JAKARTA-MARITIM: Kementerian Ketenagakerjaan saat ini terus mengantisipasi kemungkinan terjadinya gelombang PHK, yang salah satunya akibat krisis global belakangan ini. Isu yang berkembang, PHK bakal terjadi di perusahaan-perusahaan padat karya, seperti industri tekstil, produk garmen dan alas kaki.
“Sampai saat ini memang belum terjadi gelombang PHK. Tapi pemerintah terus memantau dan menyiapkan langkah-langkah untuk menghindari terjadinya PHK,” kata Wakil Menaker Afriansyah Noor dalam acara coffee morning dengan wartawan yang tergabung dalam Forwaker (Forum Wartawan Ketenagakerjaan) di Jakarta, Senin (14/11/2022).
Didampingi Kepala Biro Humas Kemnaker Chairul Fadhly Harahap, Wakil Menaker menyatakan keyakinannya bahwa PHK itu bisa diatasi dengan melakukan beberapa langkah konkrit. Pertama, pemerintah harus mengurangi membanjirnya produk impor, bahkan kalau bisa dihentikan agar produk dalam negeri tetap eksis. Sebaliknya produk ekspor perlu ditingkatkan.
Pada prinsipnya, kata Afriansyah, pemerintah berusaha keras mencegah dan menghindari terjadinya PHK. Tapi kalau memang tidak bisa dicegah, perusahaan harus melakukan beberapa langkah sebelum terjadi PHK.
Kedua, lanjut Wamenaker, pelaksanaan PHK harus mengikuti prosedur dan ketentuan yang berlaku. Antara lain, perusahaan harus mengurangi jam kerja/shift dan kalau perlu sementara merumahkan pekerja. Ini dimaksudkan agar pekerja tetap mendapat gaji meski sedikit berkurang.
Ketiga, perusahaan harus meningkatkan kompetensi pekerja dengan melakukan pelatihan (upskill) agar mampu mengikuti perkembangan teknologi. Sebab, di era industri 4.0 yang kini mengarah ke era 5.0, banyak jenis pekerjaan yang akan/hilang dan digantikan oleh jenis pekerjaan yang baru.

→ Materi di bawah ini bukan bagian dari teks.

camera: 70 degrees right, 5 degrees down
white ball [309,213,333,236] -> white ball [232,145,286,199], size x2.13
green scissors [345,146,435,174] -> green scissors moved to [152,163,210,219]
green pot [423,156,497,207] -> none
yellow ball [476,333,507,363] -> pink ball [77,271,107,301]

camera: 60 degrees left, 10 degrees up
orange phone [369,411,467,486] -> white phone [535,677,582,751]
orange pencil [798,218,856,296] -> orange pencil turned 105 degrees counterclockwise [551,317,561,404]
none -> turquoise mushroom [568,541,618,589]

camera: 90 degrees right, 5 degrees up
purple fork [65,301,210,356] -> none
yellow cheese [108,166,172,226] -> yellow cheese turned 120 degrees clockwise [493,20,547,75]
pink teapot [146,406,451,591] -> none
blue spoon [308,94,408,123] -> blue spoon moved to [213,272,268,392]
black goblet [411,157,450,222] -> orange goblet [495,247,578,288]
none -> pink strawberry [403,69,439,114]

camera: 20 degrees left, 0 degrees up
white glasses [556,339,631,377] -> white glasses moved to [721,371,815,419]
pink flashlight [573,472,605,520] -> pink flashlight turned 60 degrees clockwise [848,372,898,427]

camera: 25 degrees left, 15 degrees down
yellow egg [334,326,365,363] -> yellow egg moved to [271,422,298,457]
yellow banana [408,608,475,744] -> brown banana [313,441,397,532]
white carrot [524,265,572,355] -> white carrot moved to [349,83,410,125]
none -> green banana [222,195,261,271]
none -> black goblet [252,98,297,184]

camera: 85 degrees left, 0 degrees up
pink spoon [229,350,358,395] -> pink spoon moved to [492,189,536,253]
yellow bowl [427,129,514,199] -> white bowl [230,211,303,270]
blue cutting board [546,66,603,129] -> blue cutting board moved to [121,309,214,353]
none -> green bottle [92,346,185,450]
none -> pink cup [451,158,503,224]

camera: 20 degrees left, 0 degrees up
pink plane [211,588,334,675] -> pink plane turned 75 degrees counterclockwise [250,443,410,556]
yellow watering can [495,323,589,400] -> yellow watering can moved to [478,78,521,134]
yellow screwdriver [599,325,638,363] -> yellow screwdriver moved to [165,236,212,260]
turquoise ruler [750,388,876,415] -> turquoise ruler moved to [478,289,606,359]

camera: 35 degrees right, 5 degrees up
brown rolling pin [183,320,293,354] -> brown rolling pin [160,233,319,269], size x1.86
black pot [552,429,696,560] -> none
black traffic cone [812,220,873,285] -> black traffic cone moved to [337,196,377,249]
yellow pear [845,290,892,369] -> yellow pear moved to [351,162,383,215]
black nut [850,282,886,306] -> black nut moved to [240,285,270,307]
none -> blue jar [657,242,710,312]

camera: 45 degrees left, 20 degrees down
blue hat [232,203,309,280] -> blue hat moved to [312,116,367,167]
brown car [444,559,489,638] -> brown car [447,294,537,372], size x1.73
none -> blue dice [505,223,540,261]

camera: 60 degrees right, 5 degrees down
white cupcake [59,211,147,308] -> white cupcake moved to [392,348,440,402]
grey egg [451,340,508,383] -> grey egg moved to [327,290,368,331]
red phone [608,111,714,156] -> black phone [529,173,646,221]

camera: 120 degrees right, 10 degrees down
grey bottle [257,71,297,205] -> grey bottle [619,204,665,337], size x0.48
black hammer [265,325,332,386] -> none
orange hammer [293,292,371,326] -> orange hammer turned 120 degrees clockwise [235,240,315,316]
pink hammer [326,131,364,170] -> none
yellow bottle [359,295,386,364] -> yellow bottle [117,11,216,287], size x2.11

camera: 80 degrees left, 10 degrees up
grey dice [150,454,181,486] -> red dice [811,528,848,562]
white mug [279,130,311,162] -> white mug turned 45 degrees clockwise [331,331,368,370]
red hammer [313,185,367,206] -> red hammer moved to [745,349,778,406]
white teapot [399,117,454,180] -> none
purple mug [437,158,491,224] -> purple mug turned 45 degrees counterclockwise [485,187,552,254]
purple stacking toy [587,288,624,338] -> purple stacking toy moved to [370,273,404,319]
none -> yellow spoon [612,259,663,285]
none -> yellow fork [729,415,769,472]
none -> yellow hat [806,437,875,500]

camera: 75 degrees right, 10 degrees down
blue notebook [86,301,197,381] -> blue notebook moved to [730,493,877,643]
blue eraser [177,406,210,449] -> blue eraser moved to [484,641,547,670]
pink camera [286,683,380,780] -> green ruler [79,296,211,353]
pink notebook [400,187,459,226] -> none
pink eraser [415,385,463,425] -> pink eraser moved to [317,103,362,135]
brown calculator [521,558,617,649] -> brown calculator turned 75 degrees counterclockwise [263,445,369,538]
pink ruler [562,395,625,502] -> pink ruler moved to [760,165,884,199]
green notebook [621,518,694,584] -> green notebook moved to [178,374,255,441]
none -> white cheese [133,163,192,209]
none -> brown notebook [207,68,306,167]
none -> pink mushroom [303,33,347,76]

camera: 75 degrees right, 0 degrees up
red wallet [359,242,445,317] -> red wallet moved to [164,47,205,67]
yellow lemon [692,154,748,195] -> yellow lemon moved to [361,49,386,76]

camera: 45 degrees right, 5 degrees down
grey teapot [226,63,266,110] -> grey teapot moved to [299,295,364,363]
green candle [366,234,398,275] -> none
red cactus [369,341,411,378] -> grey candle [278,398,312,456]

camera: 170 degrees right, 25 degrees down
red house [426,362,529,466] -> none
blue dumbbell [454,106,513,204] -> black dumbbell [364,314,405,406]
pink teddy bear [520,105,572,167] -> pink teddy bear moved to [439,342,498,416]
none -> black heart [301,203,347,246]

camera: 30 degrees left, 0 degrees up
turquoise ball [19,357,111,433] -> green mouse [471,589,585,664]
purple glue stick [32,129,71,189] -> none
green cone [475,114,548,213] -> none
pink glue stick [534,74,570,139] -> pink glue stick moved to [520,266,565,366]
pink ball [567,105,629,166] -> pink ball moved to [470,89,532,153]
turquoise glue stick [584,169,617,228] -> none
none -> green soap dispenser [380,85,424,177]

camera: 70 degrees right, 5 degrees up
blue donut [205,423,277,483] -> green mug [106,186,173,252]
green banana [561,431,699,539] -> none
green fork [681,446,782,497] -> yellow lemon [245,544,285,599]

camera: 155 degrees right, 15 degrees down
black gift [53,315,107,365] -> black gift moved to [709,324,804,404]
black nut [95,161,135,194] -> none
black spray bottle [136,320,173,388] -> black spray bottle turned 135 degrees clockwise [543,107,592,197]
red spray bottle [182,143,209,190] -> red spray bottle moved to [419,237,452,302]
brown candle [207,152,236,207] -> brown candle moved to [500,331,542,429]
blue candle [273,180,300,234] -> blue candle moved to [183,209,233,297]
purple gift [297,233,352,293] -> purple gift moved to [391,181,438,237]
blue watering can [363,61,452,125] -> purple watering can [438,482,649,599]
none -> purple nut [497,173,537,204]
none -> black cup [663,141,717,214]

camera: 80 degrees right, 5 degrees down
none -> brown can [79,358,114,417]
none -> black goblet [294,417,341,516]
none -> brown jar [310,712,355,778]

Keempat, serikat pekerja perlu meningkatkan komunikasi bipartit yang intens dengan pihak manajemen, terutama untuk membahas dan mencari solusi terbaik bila akan terjadi PHK. Kalau perlu menghadirkan pemeritah untuk membahas secara tripartit.
“Hal ini penting untuk merumuskan hak-hak pekerja bila memang harus terjadi PHK,” tegasnya seraya berharap PHK tidak terjadi, baik di perusahaan padat karya maupun yang lain.
Selain isu PHK, acara coffee morning tersebut juga membahas isu-isu krusial yang mencuat saat ini. Mulai dari rencana kenaikan upah minimum 2023, inflasi sebagai dampak krisis global, sampai KTT G20 yang kini berlangsung di Bali.
Terkait rencana kenaikan upah minimum, Wamenaker mengakui adanya usulan dari konfederasi serikat pekerja yang minta upah minimum 2023 naik 13%.
Tentang hal ini, mantan aktivis pekerja tersebut menyatakan usulan itu boleh-boleh saja. “Mungkin ada perusahaan yang mampu menaikkan 13%, tapi pasti banyak perusahaan yang tidak mampu membayar,” tandasnya.
Afriansyah Noor menegaskan, kita harus mengendepankan kepentingan nasional. Dalam hal ini, pemerintah telah memiliki rumusan perhitungan kenaikan upah minimum yang berdasarkan Peraturan Pemerintah (PP) No.36/2021 tentang Pengupahan sebagai pelaksanaan UU Cipta Kerja.
Dalam PP 36/2021 antara lain disebutkan, kenaikan upah minimum dihitung berdasarkan pertumbuhan ekonomi, inflasi, paritas daya beli dan kondisi ketenagakerjaan di daerah setempat.
“Ini yang jadi pegangan pemerintah sebagai dasar perhitungan kenaikan upah minimum,” tegas Wamen. (Purwanto).